First-ever uk retail hedge fund will make use of ucits iii
DWS Investments is planning to launch a regulated onshore long/short UK equity fund for the retail market in the second quarter. Barring regulatory problems, this will be the first ever open-ended domestic hedge fund to be based in the UK.
The portfolio, based on an existing institutional product run by Charles Curtis, will make use of the Ucits III and mixed funds regulatory changes, which give managers greater flexibility in the use of derivatives.
DWS believes it can construct a product that has daily dealing and can price twice a month, in accordance with Ucits requirements. Paul Dellar, head of product management, said the group is confident it can go ahead after hearing the FSA"s views on derivatives within retail funds at a recent conference. Nonetheless, there are still doubts within the industry about how flexible the FSA is prepared to treat barrier-pushing products such as these.
The product will be based upon the existing UK Equilibria fund, which has been sold into the institutional market by sister group Deutsche Asset Management for over three years.

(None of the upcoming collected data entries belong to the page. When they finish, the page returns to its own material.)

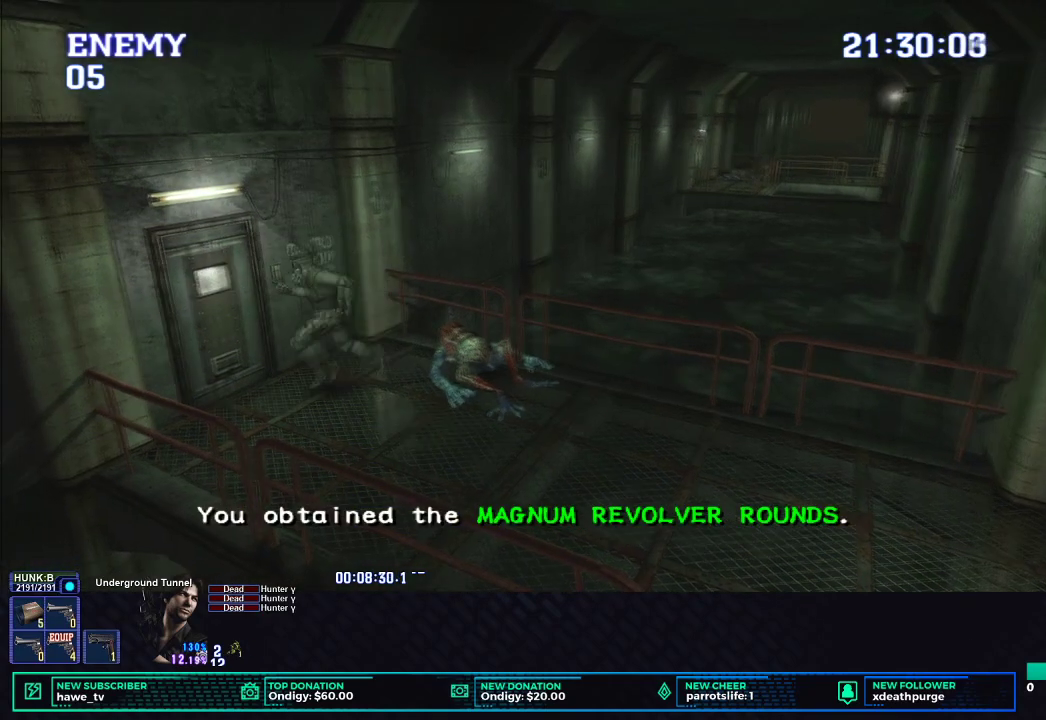
{"buttons": [], "left_stick": "center", "right_stick": "center"}
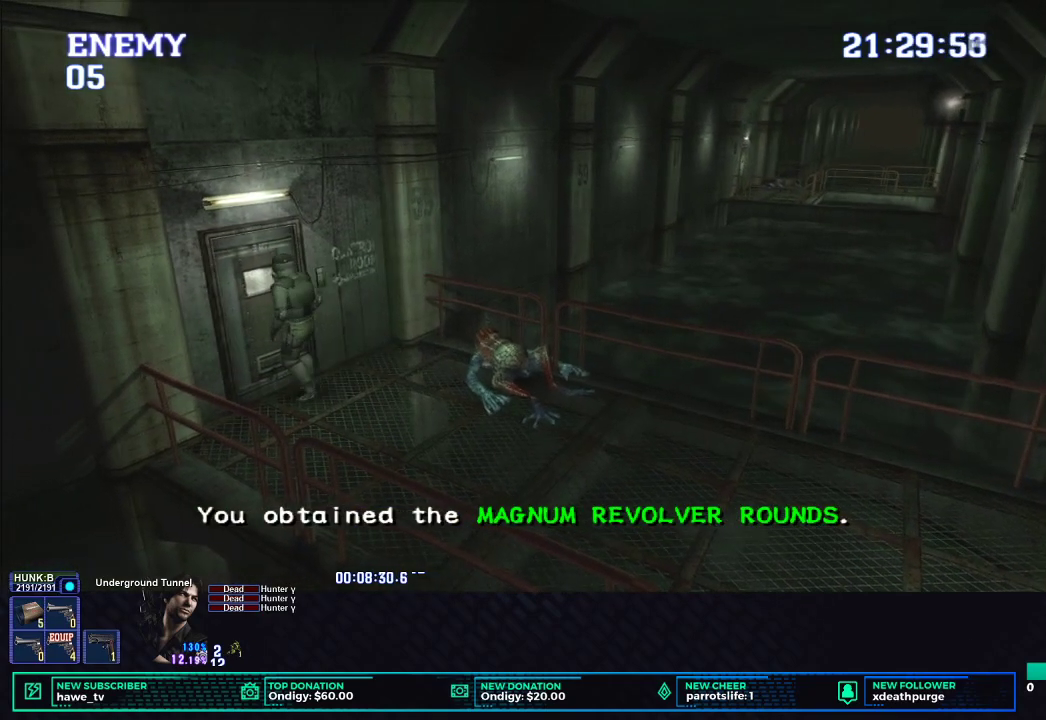
{"buttons": ["B"], "left_stick": "center", "right_stick": "center", "events": [[83, "B", "down"], [200, "B", "up"], [267, "B", "down"], [383, "B", "up"], [450, "B", "down"]]}
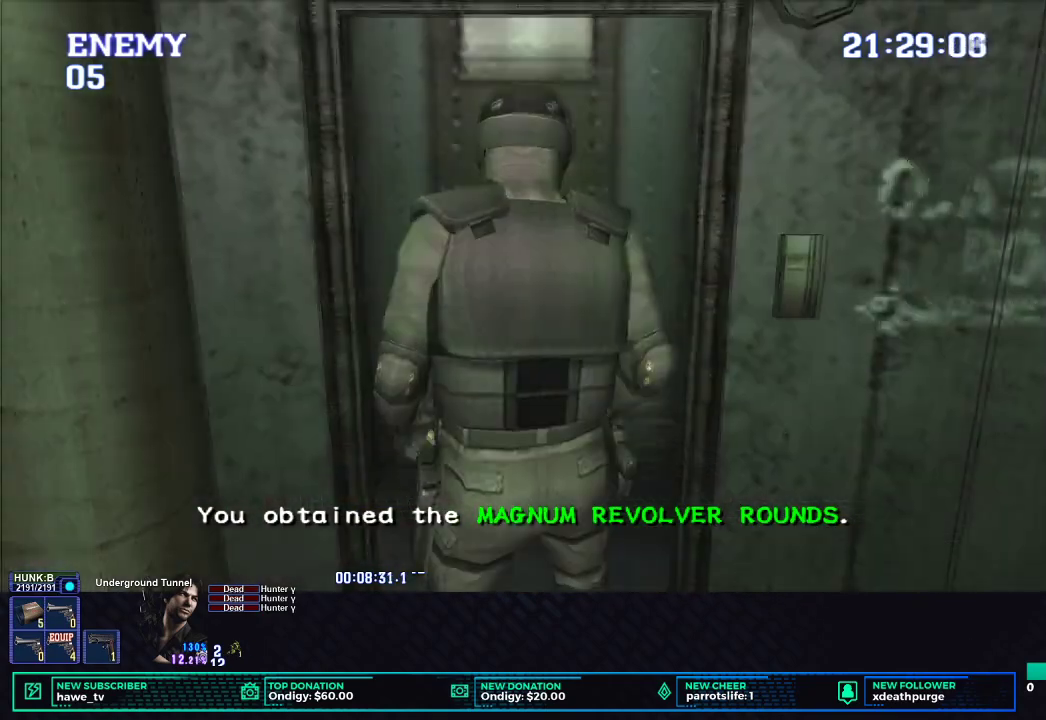
{"buttons": ["B"], "left_stick": "center", "right_stick": "center", "events": [[33, "B", "up"], [100, "B", "down"], [200, "B", "up"], [283, "B", "down"], [383, "B", "up"], [450, "B", "down"]]}
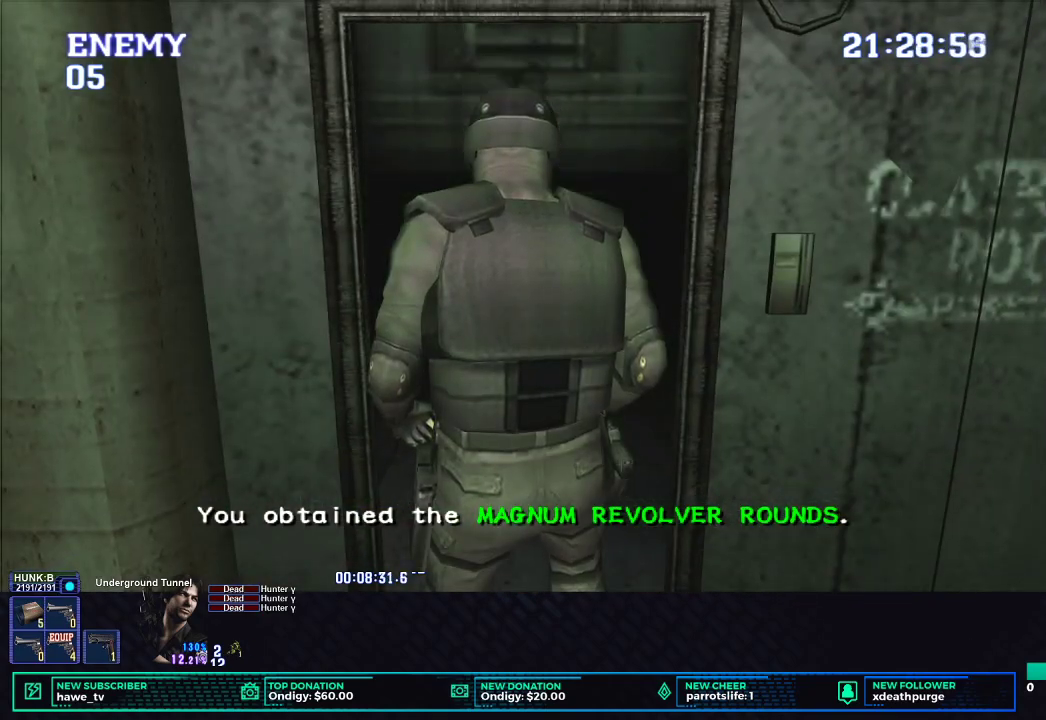
{"buttons": [], "left_stick": "center", "right_stick": "center", "events": [[50, "B", "up"], [117, "B", "down"], [217, "B", "up"], [283, "B", "down"], [450, "B", "up"]]}
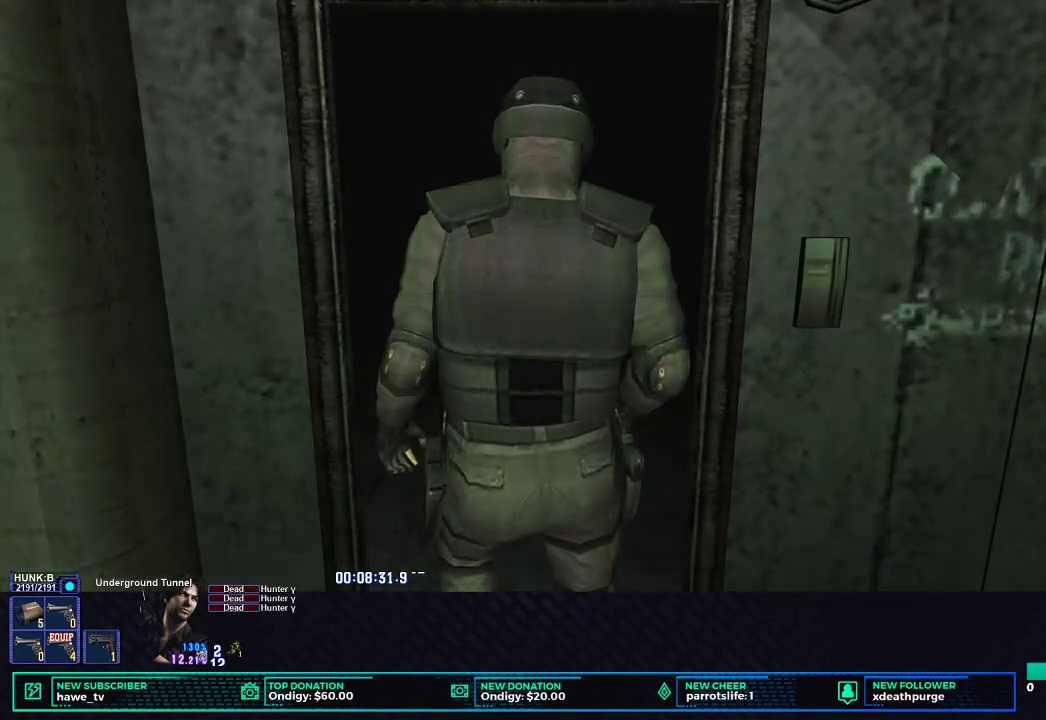
{"buttons": [], "left_stick": "center", "right_stick": "center", "events": [[50, "B", "down"], [350, "B", "up"]]}
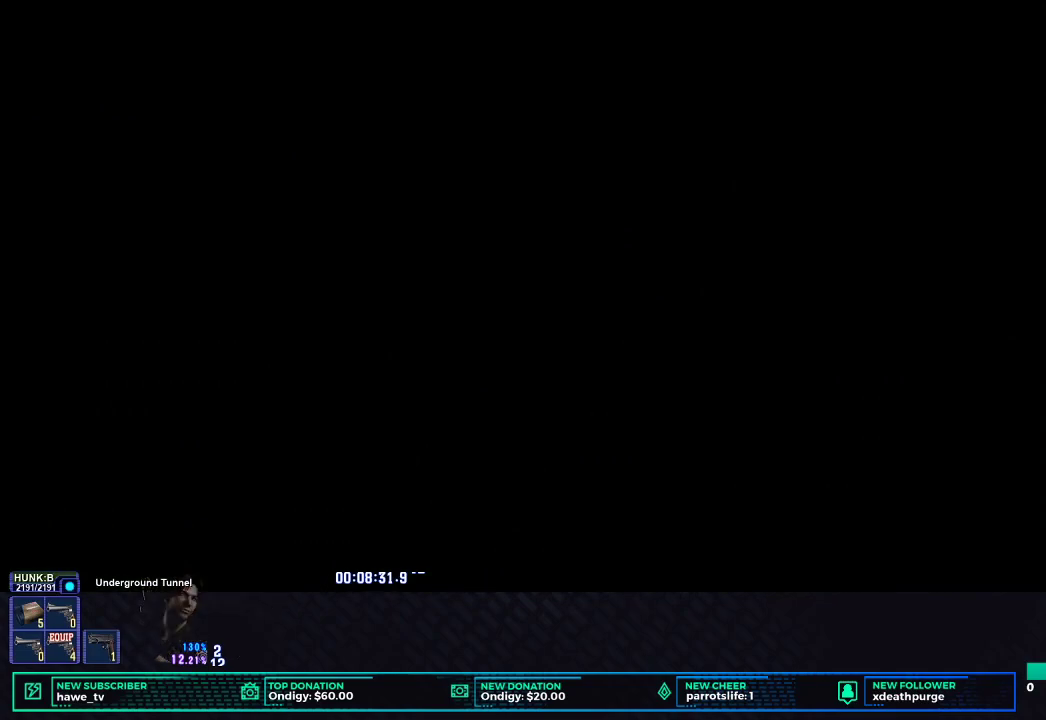
{"buttons": [], "left_stick": "center", "right_stick": "center", "events": []}
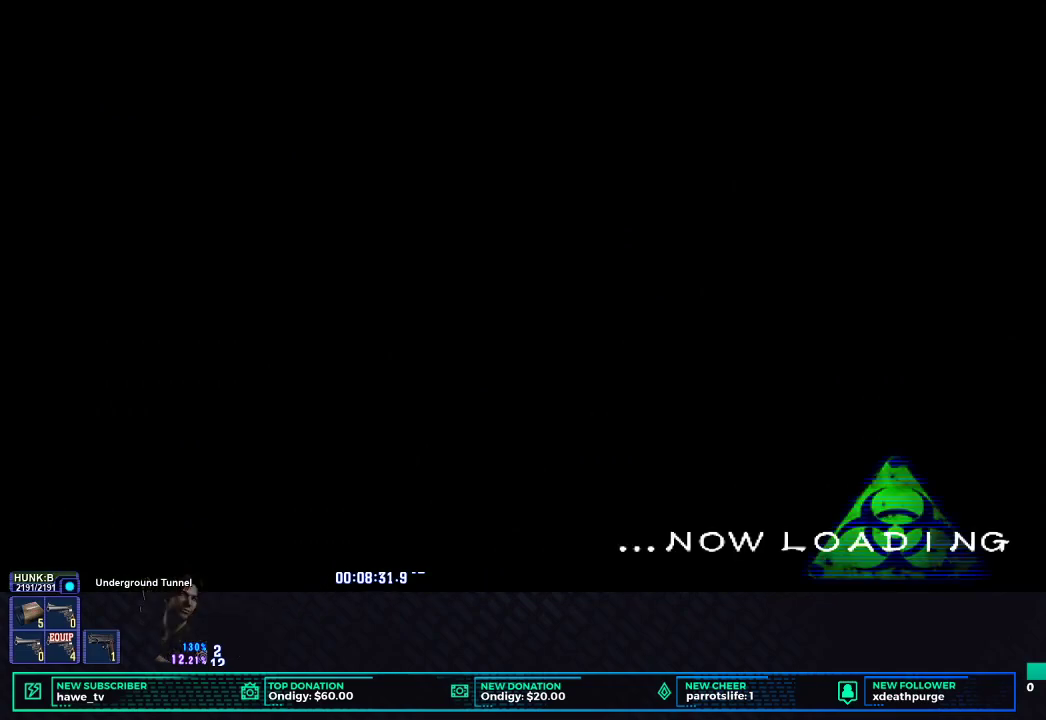
{"buttons": [], "left_stick": "center", "right_stick": "center", "events": []}
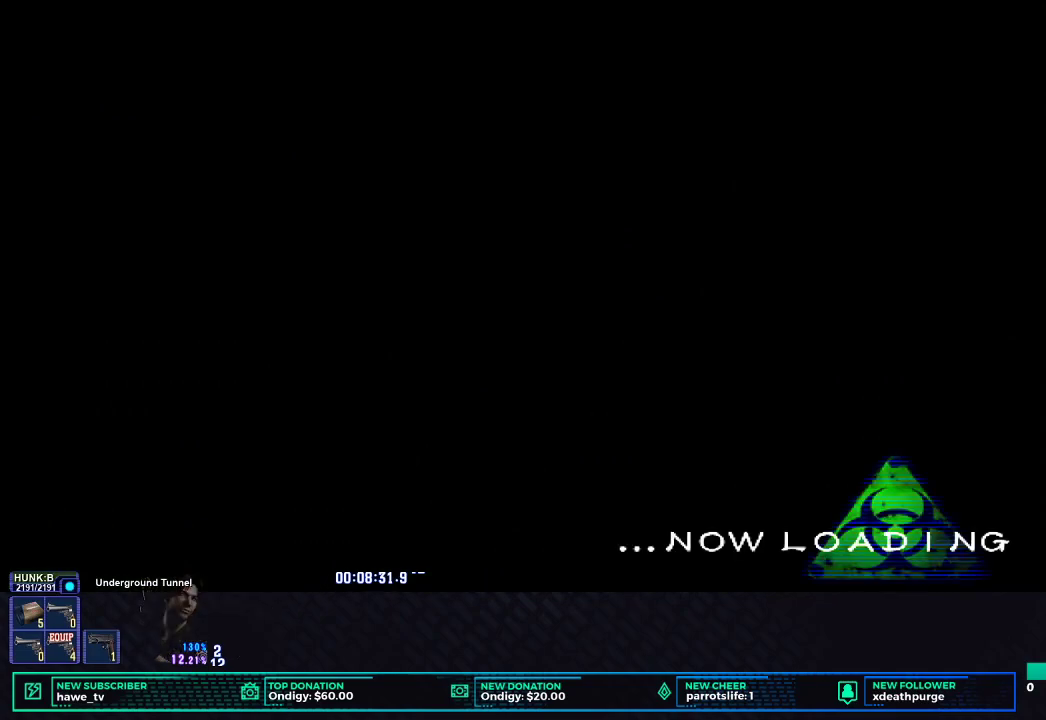
{"buttons": [], "left_stick": "center", "right_stick": "center", "events": []}
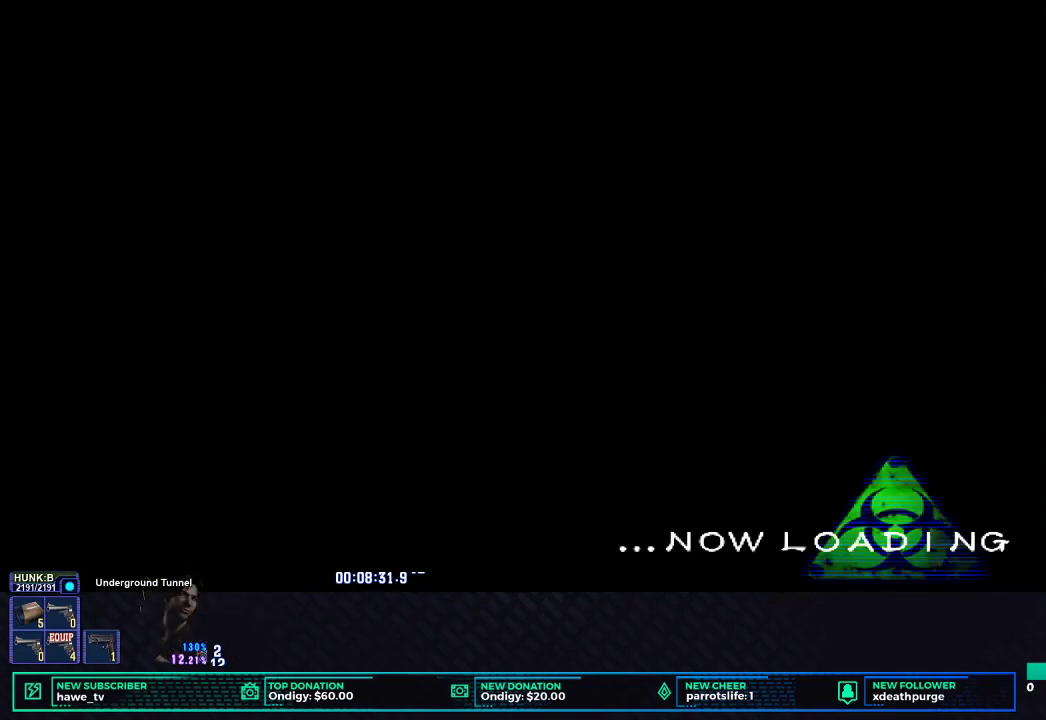
{"buttons": [], "left_stick": "center", "right_stick": "center", "events": []}
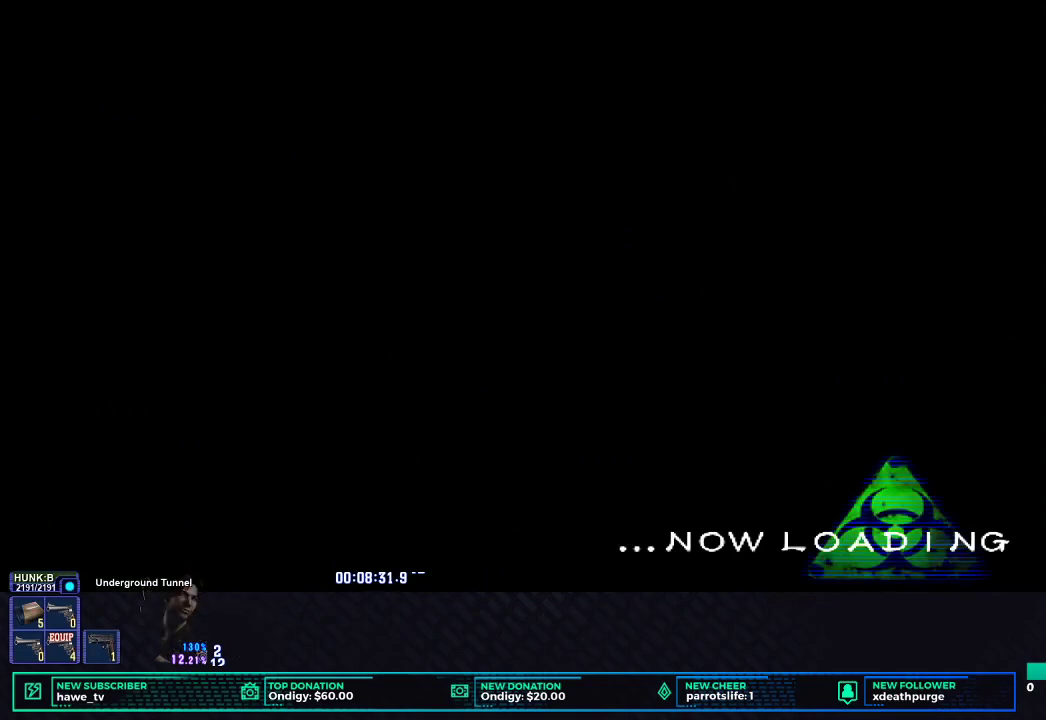
{"buttons": [], "left_stick": "center", "right_stick": "center", "events": []}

UK Equilibria is run as a low-volatility portfolio and follows a market-neutral strategy. Curtis, who also manages the DWS UK Growth fund, is in charge of stock selection but the dealing desk decides how best to short stock.
Dellar said DWS still has a number of issues to work through before it can launch the fund, however.
"The real breakthrough was establishing we can short stock," Dellar said. "Now we are looking at the detail and at that level there are things to resolve."
The two main issues surround pricing policy and how best to deal with redemptions.
Dellar said most hedge funds require 30 days notice from investors wanting to redeem money, but to comply with Ucits requirements, investors must be able to do this daily. He is confident this can be achieved without damaging the integrity of the fund.
While the institutional portfolio has a small number of large investors, conversely, the retail version would have a large number of small investors, who would have far less of an impact on the overall fund when they redeem. Dellar ruled out a limited redemption structure, as the group believes it would hamper interest. He is also confident the pricing issue is surmountable. Under Ucits, funds have to price at least twice a month.
Dellar added that hedge funds, including UK Equilibria, typically do this once a month, such is the complexity of pricing given the complex structure of some underlying investments.
DWS already runs funds with performance fees of sorts in its Opportunities fund range through a fee rebate system. Something similar could be employed on the hedge fund depending on what form performance fees will be allowed to take once the FSA"s proposals in CP185 come into force.